Dataset entries
%%

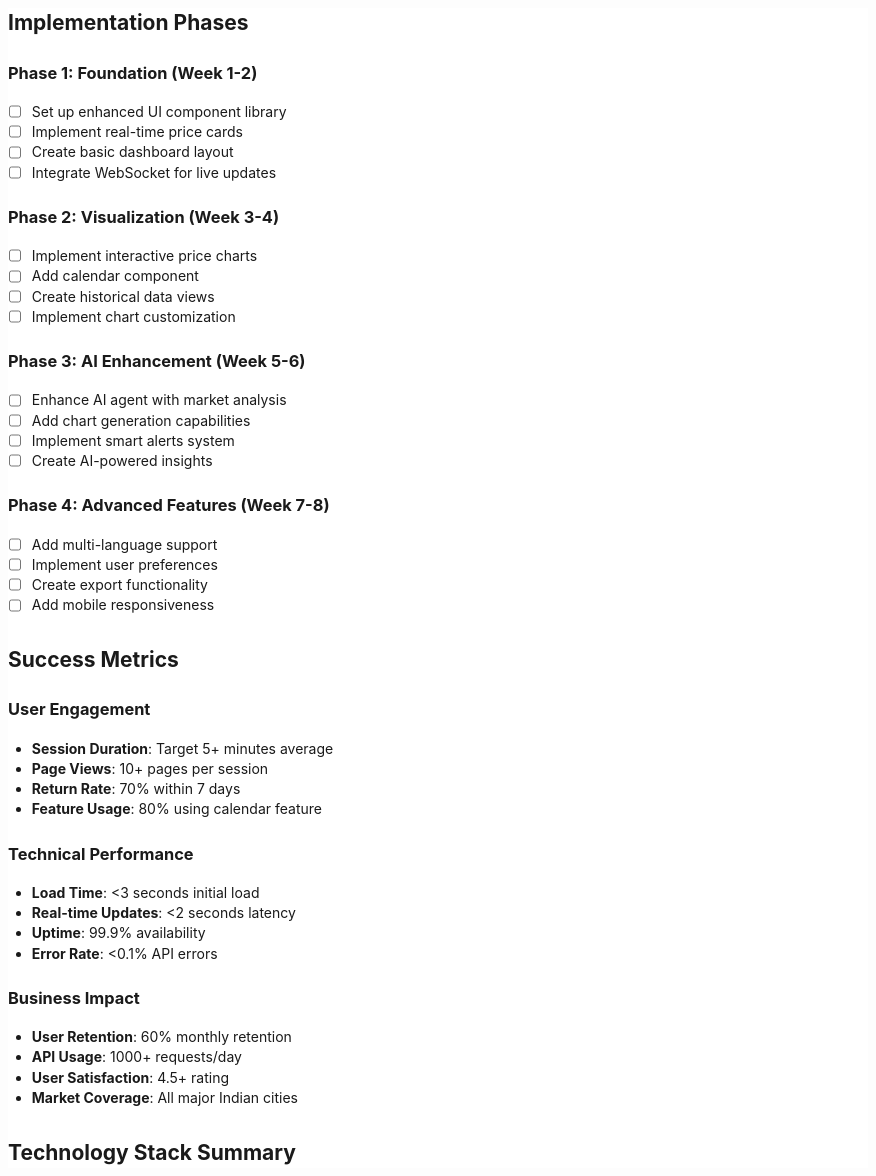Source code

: 
## Implementation Phases

### Phase 1: Foundation (Week 1-2)
- [ ] Set up enhanced UI component library
- [ ] Implement real-time price cards
- [ ] Create basic dashboard layout
- [ ] Integrate WebSocket for live updates

### Phase 2: Visualization (Week 3-4)
- [ ] Implement interactive price charts
- [ ] Add calendar component
- [ ] Create historical data views
- [ ] Implement chart customization

### Phase 3: AI Enhancement (Week 5-6)
- [ ] Enhance AI agent with market analysis
- [ ] Add chart generation capabilities
- [ ] Implement smart alerts system
- [ ] Create AI-powered insights

### Phase 4: Advanced Features (Week 7-8)
- [ ] Add multi-language support
- [ ] Implement user preferences
- [ ] Create export functionality
- [ ] Add mobile responsiveness

## Success Metrics

### User Engagement
- **Session Duration**: Target 5+ minutes average
- **Page Views**: 10+ pages per session
- **Return Rate**: 70% within 7 days
- **Feature Usage**: 80% using calendar feature

### Technical Performance
- **Load Time**: <3 seconds initial load
- **Real-time Updates**: <2 seconds latency
- **Uptime**: 99.9% availability
- **Error Rate**: <0.1% API errors

### Business Impact
- **User Retention**: 60% monthly retention
- **API Usage**: 1000+ requests/day
- **User Satisfaction**: 4.5+ rating
- **Market Coverage**: All major Indian cities

## Technology Stack Summary
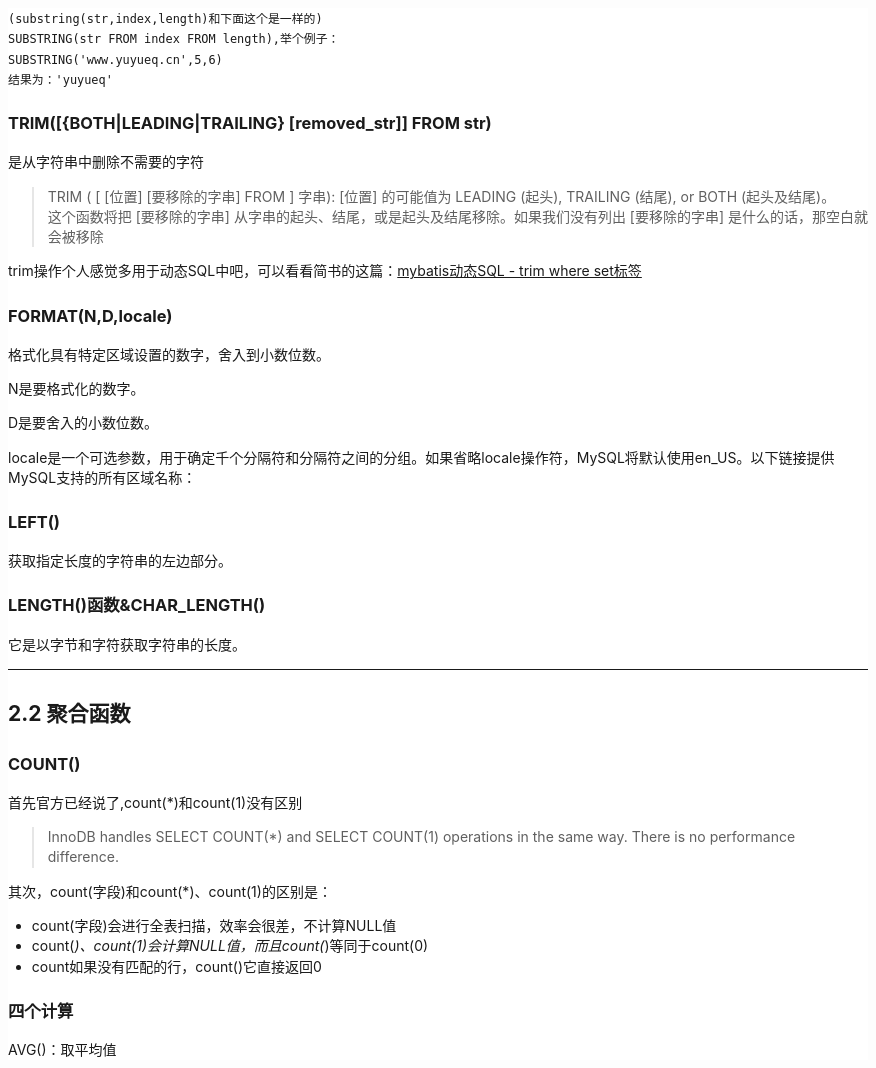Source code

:     (substring(str,index,length)和下面这个是一样的)
    SUBSTRING(str FROM index FROM length),举个例子：
    SUBSTRING('www.yuyueq.cn',5,6)
    结果为：'yuyueq'
    

### TRIM(\[{BOTH|LEADING|TRAILING} \[removed\_str\]\] FROM str)

是从字符串中删除不需要的字符

> TRIM ( \[ \[位置\] \[要移除的字串\] FROM \] 字串): \[位置\] 的可能值为 LEADING (起头), TRAILING (结尾), or BOTH (起头及结尾)。  
> 这个函数将把 \[要移除的字串\] 从字串的起头、结尾，或是起头及结尾移除。如果我们没有列出 \[要移除的字串\] 是什么的话，那空白就会被移除

trim操作个人感觉多用于动态SQL中吧，可以看看简书的这篇：[mybatis动态SQL - trim where set标签](https://www.jianshu.com/p/d27f60937da9)

### FORMAT(N,D,locale)

格式化具有特定区域设置的数字，舍入到小数位数。

N是要格式化的数字。

D是要舍入的小数位数。

locale是一个可选参数，用于确定千个分隔符和分隔符之间的分组。如果省略locale操作符，MySQL将默认使用en\_US。以下链接提供MySQL支持的所有区域名称：

### LEFT()

获取指定长度的字符串的左边部分。

### LENGTH()函数&CHAR\_LENGTH()

它是以字节和字符获取字符串的长度。

* * *

2.2 聚合函数
--------

### COUNT()

首先官方已经说了,count(\*)和count(1)没有区别

> InnoDB handles SELECT COUNT(\*) and SELECT COUNT(1) operations in the same way. There is no performance difference.

其次，count(字段)和count(\*)、count(1)的区别是：

*   count(字段)会进行全表扫描，效率会很差，不计算NULL值
*   count(_)、count(1)会计算NULL值，而且count(_)等同于count(0)
*   count如果没有匹配的行，count()它直接返回0

### 四个计算

AVG()：取平均值
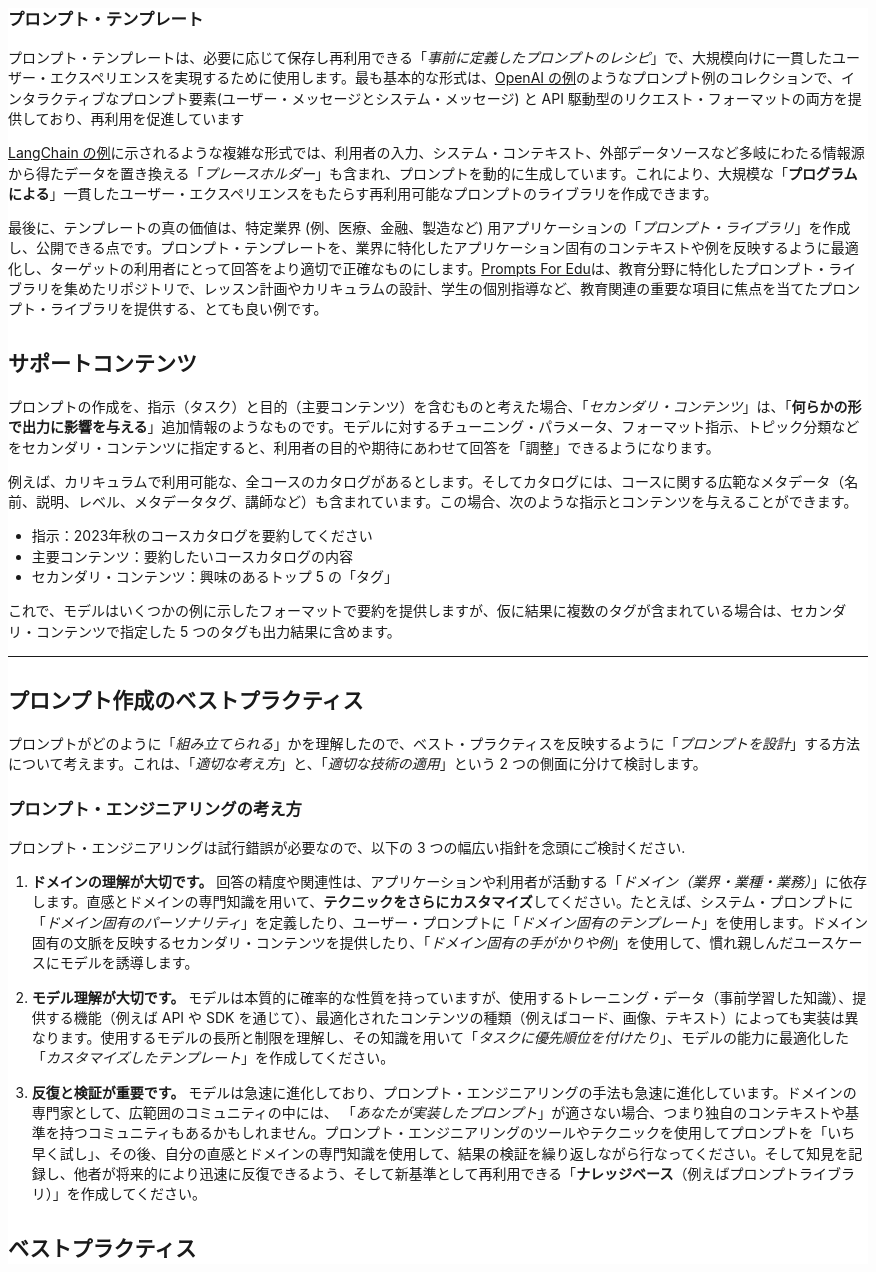 ### プロンプト・テンプレート

プロンプト・テンプレートは、必要に応じて保存し再利用できる「_事前に定義したプロンプトのレシピ_」で、大規模向けに一貫したユーザー・エクスペリエンスを実現するために使用します。最も基本的な形式は、[OpenAI の例](https://platform.openai.com/examples?WT.mc_id=academic-105485-yoterada)のようなプロンプト例のコレクションで、インタラクティブなプロンプト要素(ユーザー・メッセージとシステム・メッセージ) と API 駆動型のリクエスト・フォーマットの両方を提供しており、再利用を促進しています

[LangChain の例](https://python.langchain.com/docs/modules/model_io/prompts/prompt_templates/?WT.mc_id=academic-105485-yoterada)に示されるような複雑な形式では、利用者の入力、システム・コンテキスト、外部データソースなど多岐にわたる情報源から得たデータを置き換える「_プレースホルダー_」も含まれ、プロンプトを動的に生成しています。これにより、大規模な「**プログラムによる**」一貫したユーザー・エクスペリエンスをもたらす再利用可能なプロンプトのライブラリを作成できます。

最後に、テンプレートの真の価値は、特定業界 (例、医療、金融、製造など) 用アプリケーションの「_プロンプト・ライブラリ_」を作成し、公開できる点です。プロンプト・テンプレートを、業界に特化したアプリケーション固有のコンテキストや例を反映するように最適化し、ターゲットの利用者にとって回答をより適切で正確なものにします。[Prompts For Edu](https://github.com/microsoft/prompts-for-edu?WT.mc_id=academic-105485-yoterada)は、教育分野に特化したプロンプト・ライブラリを集めたリポジトリで、レッスン計画やカリキュラムの設計、学生の個別指導など、教育関連の重要な項目に焦点を当てたプロンプト・ライブラリを提供する、とても良い例です。  

## サポートコンテンツ

プロンプトの作成を、指示（タスク）と目的（主要コンテンツ）を含むものと考えた場合、「_セカンダリ・コンテンツ_」は、「**何らかの形で出力に影響を与える**」追加情報のようなものです。モデルに対するチューニング・パラメータ、フォーマット指示、トピック分類などをセカンダリ・コンテンツに指定すると、利用者の目的や期待にあわせて回答を「調整」できるようになります。

例えば、カリキュラムで利用可能な、全コースのカタログがあるとします。そしてカタログには、コースに関する広範なメタデータ（名前、説明、レベル、メタデータタグ、講師など）も含まれています。この場合、次のような指示とコンテンツを与えることができます。

- 指示：2023年秋のコースカタログを要約してください
- 主要コンテンツ：要約したいコースカタログの内容
- セカンダリ・コンテンツ：興味のあるトップ 5 の「タグ」

これで、モデルはいくつかの例に示したフォーマットで要約を提供しますが、仮に結果に複数のタグが含まれている場合は、セカンダリ・コンテンツで指定した 5 つのタグも出力結果に含めます。

---



## プロンプト作成のベストプラクティス

プロンプトがどのように「_組み立てられる_」かを理解したので、ベスト・プラクティスを反映するように「_プロンプトを設計_」する方法について考えます。これは、「_適切な考え方_」と、「_適切な技術の適用_」という 2 つの側面に分けて検討します。  

### プロンプト・エンジニアリングの考え方  

プロンプト・エンジニアリングは試行錯誤が必要なので、以下の 3 つの幅広い指針を念頭にご検討ください.

1. **ドメインの理解が大切です。** 回答の精度や関連性は、アプリケーションや利用者が活動する「_ドメイン（業界・業種・業務）_」に依存します。直感とドメインの専門知識を用いて、**テクニックをさらにカスタマイズ**してください。たとえば、システム・プロンプトに「_ドメイン固有のパーソナリティ_」を定義したり、ユーザー・プロンプトに「_ドメイン固有のテンプレート_」を使用します。ドメイン固有の文脈を反映するセカンダリ・コンテンツを提供したり、「_ドメイン固有の手がかりや例_」を使用して、慣れ親しんだユースケースにモデルを誘導します。

2. **モデル理解が大切です。** モデルは本質的に確率的な性質を持っていますが、使用するトレーニング・データ（事前学習した知識）、提供する機能（例えば API や SDK を通じて）、最適化されたコンテンツの種類（例えばコード、画像、テキスト）によっても実装は異なります。使用するモデルの長所と制限を理解し、その知識を用いて「_タスクに優先順位を付けたり_」、モデルの能力に最適化した「_カスタマイズしたテンプレート_」を作成してください。

3. **反復と検証が重要です。** モデルは急速に進化しており、プロンプト・エンジニアリングの手法も急速に進化しています。ドメインの専門家として、広範囲のコミュニティの中には、 「_あなたが実装したプロンプト_」が適さない場合、つまり独自のコンテキストや基準を持つコミュニティもあるかもしれません。プロンプト・エンジニアリングのツールやテクニックを使用してプロンプトを「いち早く試し」、その後、自分の直感とドメインの専門知識を使用して、結果の検証を繰り返しながら行なってください。そして知見を記録し、他者が将来的により迅速に反復できるよう、そして新基準として再利用できる「**ナレッジベース**（例えばプロンプトライブラリ）」を作成してください。  

## ベストプラクティス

%%

Activity:
Copy the part of the listing that opens with the line containing "### LENGTH()函数&CHAR\_LENGTH()" and closes with the line containing "其次，count(字段)和count(\*)、count(1)的区别是：", keeping both of those lines and every line between them unchanged.

Your response:
### LENGTH()函数&CHAR\_LENGTH()

它是以字节和字符获取字符串的长度。

* * *

2.2 聚合函数
--------

### COUNT()

首先官方已经说了,count(\*)和count(1)没有区别

> InnoDB handles SELECT COUNT(\*) and SELECT COUNT(1) operations in the same way. There is no performance difference.

其次，count(字段)和count(\*)、count(1)的区别是：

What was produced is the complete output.